On October 10, 2011 at the Eko Hotels, an almost unknown writer, hiding under the pseudonym Mai Nasara, won the most prestigious award in Nigeria's literary calendar with his book The Missing Clock. In fact, the money attached to this award is better than most of the awards the literary world has to offer. At US$ 100,000 this prize is comparable to the Man Booker which offers the winner an astounding 50,000 Pounds; however, whereas the Booker is opened to all writers in the Commonwealth who have published a book in the awarding-year, the NLNG is awarded to a Nigerian author who has published a literary book that happen to fall within the category that the award will be going to for that year. Sounds complicated? I guess not. The award rotates amongst four literary groupings: Children Fiction (which was the awarding category in 2011), Poetry, Poetry and Drama.
From a list of 126 entries, a long shortlist comprising six authors were selected. This was further shortened to three consisting of Ayodele Olofintuade' Eno's Story, Chinyere Obi-Obasi's The Great Fall and Mai Nasara's The Missing Clock, the winning story. The expectation was high as it is with every money-laden award. And like most awards, the Booker being a recent example, the NLNG has its own controversies like there not being any winner in the previous year because the judges deemed the shortlisted books not good enough. That year the award was to go to poetry.
However, last year's episode was not repeated, at least not for literature (there was no Science winner this year). In fact, the quality this year was so high that had any of the other two shortlisted writers won, there would have been no grumblings or murmurings from the any side and no organisation would have jumped in to protest on 'dumbing down' the award or threatened to form another literature prize. Officials of the awards described The Missing Clock as
a genial heart-warming account of how a young boy's simple acts inspires his family to fortune.

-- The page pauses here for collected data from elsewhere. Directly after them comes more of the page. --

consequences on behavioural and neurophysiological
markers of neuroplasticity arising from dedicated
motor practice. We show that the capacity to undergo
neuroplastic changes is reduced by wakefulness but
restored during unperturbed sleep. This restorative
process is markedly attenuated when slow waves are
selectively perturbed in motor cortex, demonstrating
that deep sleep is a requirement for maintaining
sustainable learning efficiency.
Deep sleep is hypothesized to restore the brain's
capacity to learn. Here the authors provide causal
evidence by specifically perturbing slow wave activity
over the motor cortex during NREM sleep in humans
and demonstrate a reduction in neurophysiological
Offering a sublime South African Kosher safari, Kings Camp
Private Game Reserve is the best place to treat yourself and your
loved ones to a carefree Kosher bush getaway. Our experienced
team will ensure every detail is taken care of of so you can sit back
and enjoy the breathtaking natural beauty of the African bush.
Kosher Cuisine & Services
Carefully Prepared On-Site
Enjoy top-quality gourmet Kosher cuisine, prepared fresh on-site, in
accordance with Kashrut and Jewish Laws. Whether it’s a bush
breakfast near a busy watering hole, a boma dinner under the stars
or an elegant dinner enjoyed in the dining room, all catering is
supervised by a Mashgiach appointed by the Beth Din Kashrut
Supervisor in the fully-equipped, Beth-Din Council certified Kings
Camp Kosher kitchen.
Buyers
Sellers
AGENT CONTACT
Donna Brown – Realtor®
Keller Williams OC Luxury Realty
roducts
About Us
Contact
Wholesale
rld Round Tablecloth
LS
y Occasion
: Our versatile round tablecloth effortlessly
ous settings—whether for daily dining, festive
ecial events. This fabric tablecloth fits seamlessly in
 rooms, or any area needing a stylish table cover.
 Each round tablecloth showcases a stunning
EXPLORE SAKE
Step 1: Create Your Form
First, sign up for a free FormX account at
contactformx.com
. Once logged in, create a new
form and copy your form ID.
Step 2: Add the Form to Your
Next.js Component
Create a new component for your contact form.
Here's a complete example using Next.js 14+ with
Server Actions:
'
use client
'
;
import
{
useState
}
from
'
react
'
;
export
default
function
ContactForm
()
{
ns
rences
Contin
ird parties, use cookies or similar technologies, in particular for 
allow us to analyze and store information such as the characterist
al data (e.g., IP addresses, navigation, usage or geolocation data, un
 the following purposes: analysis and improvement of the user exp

The Chairman of the Panel of Judges, Akachi Adimora-Ezeigbo, a professor of English at the University of Lagos and past co-winner of the prize said
The Missing Clock celebrates ingenuity, hard work and sparkles in its prose
describing the author as 'a gifted story teller'. According to a pleasantly surprised Adeleke Adeyemi, his real name, who had entered the competition with sheer hope and conviction that he finally had to turn something in for assessment:
My plan has always been to use this story, which is timely, to help children grow as human beings. This is why money is not my motivation. In fact, 10% of all proceeds from sales of the book will be used to fight malaria and promote girl-child education, especially in Northern Nigeria.